Shit happens: David Droga on bad ads, Woolworths and making things better

Rosie Baker
By Rosie Baker | 26 March 2014
Droga5 creative chairman, David Droga

When David Droga touched down in Sydney ahead of the Global Marketer Conference, he arrived to find a much smaller local agency than the one he had when he boarded the plane in New York.

Speaking at the AANA drinks event to kick off Global Marketer Week, David Droga, founder of Droga5 said in the time it took him to fly in, the Sydney office had all but lost Woolworths, one of its biggest clients.

“When I got on the plane in New York we had a big agency in Sydney and when I landed we had a slightly smaller agency. It’s alright we can talk about it – don’t feel awkward, that’s what happens in our industry right? It’s the nature of advertising,” he joked just hours after news broke that Woolworths has handed its main creative account to Leo Burnett.
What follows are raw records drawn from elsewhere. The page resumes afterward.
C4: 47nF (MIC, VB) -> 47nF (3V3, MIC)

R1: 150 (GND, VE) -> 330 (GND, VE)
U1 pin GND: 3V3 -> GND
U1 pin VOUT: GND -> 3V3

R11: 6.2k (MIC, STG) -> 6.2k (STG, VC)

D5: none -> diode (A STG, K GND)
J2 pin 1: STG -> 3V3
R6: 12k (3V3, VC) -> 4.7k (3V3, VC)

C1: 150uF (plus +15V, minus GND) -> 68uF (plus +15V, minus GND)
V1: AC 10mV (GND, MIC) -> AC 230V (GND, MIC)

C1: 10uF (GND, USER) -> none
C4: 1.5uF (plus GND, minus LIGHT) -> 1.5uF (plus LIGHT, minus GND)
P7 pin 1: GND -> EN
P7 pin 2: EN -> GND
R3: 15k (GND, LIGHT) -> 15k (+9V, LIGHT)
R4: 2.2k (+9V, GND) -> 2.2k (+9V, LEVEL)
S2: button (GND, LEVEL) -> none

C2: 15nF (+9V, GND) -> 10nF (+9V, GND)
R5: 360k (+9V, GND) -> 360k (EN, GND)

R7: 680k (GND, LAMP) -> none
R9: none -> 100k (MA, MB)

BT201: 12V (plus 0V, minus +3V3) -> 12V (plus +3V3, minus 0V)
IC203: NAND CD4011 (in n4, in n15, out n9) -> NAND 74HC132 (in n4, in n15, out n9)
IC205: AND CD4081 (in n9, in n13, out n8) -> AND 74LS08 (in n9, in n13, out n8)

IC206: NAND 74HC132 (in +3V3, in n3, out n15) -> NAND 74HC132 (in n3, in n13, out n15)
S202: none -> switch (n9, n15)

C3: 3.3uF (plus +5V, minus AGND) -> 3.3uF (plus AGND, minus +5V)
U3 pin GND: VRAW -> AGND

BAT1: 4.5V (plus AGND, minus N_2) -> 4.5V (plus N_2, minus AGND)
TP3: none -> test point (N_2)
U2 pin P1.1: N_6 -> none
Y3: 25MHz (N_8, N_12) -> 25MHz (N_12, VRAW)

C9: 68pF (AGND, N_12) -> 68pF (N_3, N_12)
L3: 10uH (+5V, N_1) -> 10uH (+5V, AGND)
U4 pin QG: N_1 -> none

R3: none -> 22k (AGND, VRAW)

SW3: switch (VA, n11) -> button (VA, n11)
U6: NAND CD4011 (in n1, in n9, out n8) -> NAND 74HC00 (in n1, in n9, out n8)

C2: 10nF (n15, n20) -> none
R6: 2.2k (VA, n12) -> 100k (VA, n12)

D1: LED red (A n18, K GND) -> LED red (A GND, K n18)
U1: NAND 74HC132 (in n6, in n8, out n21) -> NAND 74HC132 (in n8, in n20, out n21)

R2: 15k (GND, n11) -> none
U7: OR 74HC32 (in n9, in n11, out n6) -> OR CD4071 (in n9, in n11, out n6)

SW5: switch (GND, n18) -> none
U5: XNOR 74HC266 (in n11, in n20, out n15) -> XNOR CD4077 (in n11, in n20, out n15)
Speaking to AdNews Droga said on one hand the loss is a “kick in the balls” for the agency, but on the other it’s not necessarily a bad thing. The client was too big for the agency, he said adding that remaining on the roster but free from main creative responsibilities, Droga5 has the potential to do smaller, more inventive, project work for the supermarket. And better service its other clients.

“I don’t want Droga5 to be the biggest agency, I want it to be the best,” he added.

Droga was speaking ahead of the AANA Great Australian Marketing Awards winners' presentation and the changing nature of the industry since he left Australia 16 years ago to open an office in New York, was the main thrust.

The industry is in its greatest time ever because marketers and agencies don’t have to choose between having ambition and giving a shit, he told the room of international, global and Australian marketers and advertising executives.

“Advertising and marketing can transform everything. It’s not just about selling stuff. Our job is to create effective marketing – let’s assume that’s a given but it’s also to do more than that.”

It's a message Droga has consistently delivered.

He urged agencies and marketers to “stop polluting with shit advertising”, adding that it is the 90% of advertising that is formulaic and shit that gives the industry a bad name. Instead clients and agencies need to realise its power lies in having a purpose beyond selling product and its ability to effect positive change.

Having been invited to the White House to talk healthcare bill and marketing with Barack Obama, Droga should know.

“The industry is far reaching and the potential of what we can do is extraordinary,” he said. “I say that not trying to be grandiose or hyperbolic, but I say it because our industry has gone from 40 years of having a captive audience where we could pretty much patronise them, take them for granted or have our way with the consumer. It’s changed. Now we have to earn their attention and that is why the onus on us as marketers and advertising people is to do much more with it.”